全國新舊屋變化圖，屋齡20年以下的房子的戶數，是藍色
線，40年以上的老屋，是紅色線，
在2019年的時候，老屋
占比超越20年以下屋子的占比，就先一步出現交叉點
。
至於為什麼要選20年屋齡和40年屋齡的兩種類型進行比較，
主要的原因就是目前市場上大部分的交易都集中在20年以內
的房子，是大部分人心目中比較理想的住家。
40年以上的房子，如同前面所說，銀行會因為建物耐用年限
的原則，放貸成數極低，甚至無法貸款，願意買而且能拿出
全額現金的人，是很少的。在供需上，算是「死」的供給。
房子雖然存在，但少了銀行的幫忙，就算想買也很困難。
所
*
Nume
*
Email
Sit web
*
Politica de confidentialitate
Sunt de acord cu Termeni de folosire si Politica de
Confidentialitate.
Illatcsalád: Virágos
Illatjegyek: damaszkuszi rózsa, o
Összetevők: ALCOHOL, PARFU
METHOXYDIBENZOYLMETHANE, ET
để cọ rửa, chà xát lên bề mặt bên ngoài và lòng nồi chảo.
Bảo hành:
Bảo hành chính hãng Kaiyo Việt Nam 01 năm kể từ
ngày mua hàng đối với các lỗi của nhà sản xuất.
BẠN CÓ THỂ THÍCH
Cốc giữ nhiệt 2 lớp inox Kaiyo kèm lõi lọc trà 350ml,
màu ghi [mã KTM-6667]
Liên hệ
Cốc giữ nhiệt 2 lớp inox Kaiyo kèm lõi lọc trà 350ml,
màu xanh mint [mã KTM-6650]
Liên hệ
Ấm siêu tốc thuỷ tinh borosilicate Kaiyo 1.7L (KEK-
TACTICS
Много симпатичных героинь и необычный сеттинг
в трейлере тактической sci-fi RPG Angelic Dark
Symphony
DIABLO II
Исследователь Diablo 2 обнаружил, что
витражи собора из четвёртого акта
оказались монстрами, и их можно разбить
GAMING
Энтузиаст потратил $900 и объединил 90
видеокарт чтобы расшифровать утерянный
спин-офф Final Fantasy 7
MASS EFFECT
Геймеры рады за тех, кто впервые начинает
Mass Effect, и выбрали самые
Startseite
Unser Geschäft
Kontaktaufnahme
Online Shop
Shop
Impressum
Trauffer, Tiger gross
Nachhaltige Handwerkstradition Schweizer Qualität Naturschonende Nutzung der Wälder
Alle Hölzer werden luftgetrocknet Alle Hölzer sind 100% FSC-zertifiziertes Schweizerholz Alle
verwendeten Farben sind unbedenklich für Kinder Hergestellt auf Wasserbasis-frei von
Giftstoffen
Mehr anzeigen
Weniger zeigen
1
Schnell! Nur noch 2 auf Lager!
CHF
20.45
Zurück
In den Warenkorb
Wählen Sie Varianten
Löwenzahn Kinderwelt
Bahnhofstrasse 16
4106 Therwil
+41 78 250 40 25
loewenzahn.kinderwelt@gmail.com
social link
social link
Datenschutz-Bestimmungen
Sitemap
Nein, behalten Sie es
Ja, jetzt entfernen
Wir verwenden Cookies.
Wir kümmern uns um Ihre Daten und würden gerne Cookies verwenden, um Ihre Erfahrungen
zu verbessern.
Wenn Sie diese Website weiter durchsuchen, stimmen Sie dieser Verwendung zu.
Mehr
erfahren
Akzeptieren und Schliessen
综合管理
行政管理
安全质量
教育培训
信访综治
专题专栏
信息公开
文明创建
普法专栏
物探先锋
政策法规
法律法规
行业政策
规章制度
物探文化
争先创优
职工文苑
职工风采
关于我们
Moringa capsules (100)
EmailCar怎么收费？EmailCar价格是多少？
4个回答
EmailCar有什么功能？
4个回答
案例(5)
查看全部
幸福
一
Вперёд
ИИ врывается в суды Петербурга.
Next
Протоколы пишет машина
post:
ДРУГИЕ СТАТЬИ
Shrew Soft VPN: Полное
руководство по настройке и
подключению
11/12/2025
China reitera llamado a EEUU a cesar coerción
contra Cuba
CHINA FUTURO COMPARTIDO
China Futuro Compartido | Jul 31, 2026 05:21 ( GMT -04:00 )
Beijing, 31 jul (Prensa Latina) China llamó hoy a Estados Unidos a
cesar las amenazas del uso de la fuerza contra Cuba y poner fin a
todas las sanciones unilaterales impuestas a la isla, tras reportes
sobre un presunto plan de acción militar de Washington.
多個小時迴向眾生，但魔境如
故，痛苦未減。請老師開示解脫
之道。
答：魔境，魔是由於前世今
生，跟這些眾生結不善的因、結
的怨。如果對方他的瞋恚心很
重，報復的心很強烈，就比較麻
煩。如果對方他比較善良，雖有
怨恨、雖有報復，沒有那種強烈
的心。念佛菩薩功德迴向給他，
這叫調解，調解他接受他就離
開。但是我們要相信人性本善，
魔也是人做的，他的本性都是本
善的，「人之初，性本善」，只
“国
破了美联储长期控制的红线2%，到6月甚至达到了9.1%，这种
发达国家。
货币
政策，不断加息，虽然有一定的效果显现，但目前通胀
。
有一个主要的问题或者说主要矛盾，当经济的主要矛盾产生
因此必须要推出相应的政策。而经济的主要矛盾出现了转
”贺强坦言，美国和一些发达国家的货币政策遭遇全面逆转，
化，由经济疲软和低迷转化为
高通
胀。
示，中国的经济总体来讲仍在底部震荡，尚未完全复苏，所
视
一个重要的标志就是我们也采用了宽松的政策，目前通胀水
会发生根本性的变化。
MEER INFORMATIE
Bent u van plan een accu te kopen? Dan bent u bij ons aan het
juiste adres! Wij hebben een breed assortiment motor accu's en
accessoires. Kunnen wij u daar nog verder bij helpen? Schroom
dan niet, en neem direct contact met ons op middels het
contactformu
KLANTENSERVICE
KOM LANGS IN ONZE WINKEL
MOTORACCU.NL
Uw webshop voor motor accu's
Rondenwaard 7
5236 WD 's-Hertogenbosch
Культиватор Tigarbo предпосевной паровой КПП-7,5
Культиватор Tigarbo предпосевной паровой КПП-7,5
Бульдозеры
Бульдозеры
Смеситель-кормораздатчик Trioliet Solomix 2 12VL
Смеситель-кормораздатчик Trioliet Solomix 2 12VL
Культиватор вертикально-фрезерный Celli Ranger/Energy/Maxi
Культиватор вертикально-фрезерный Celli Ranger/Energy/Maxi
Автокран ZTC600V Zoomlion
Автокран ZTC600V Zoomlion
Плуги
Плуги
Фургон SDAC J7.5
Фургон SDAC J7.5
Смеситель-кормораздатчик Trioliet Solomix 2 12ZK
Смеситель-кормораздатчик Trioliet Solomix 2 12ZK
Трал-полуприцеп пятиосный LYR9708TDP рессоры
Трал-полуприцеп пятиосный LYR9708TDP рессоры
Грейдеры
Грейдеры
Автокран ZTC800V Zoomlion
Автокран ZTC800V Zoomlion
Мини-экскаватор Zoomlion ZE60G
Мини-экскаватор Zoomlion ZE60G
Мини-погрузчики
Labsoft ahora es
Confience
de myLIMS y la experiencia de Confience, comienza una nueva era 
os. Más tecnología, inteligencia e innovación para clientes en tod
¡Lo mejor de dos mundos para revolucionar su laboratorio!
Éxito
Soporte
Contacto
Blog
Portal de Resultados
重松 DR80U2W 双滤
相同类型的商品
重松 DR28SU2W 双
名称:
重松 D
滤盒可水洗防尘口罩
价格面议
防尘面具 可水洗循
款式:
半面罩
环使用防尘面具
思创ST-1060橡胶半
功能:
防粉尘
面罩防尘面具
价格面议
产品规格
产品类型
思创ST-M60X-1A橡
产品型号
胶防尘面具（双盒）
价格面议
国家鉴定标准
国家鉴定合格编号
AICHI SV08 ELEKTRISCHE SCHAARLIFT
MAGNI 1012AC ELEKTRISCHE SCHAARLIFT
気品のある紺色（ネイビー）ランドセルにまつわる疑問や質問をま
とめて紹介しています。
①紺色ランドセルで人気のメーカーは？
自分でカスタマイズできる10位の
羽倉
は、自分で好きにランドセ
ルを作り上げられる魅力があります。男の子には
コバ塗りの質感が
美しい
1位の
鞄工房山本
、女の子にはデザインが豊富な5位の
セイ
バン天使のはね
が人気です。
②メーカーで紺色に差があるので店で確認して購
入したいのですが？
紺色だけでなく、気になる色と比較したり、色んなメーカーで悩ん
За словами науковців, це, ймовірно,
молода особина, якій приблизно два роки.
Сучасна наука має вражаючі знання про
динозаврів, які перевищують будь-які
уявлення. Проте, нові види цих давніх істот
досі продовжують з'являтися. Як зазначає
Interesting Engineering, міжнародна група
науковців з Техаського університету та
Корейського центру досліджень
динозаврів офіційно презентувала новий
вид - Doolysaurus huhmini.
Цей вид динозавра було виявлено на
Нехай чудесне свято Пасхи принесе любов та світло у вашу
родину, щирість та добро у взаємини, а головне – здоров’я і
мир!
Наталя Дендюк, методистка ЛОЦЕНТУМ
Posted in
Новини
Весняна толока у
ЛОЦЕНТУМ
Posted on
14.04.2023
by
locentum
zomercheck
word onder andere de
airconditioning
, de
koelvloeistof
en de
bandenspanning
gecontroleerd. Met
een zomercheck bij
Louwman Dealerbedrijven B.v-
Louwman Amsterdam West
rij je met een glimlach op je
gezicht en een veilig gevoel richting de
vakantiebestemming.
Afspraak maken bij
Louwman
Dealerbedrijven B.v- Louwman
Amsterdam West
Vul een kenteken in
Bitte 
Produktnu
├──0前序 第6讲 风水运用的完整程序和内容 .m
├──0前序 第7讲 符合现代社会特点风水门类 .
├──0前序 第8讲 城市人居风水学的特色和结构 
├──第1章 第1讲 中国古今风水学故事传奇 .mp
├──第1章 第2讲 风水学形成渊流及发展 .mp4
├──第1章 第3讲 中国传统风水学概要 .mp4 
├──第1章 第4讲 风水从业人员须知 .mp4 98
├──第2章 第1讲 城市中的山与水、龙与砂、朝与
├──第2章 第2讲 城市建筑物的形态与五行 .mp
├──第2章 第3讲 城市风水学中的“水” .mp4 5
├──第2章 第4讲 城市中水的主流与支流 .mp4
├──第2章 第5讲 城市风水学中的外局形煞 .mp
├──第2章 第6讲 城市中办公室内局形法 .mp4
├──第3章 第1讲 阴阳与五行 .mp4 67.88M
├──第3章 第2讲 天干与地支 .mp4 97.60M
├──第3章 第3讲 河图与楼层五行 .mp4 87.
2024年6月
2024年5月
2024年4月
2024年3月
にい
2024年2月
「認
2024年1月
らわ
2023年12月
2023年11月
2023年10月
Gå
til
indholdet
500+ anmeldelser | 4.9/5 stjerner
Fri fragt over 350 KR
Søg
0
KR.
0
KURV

++++++++++++++++++++

Report every line in the records that contains the string "Cuba", matching case exactly.

§ Task result
contra Cuba
cesar las amenazas del uso de la fuerza contra Cuba y poner fin a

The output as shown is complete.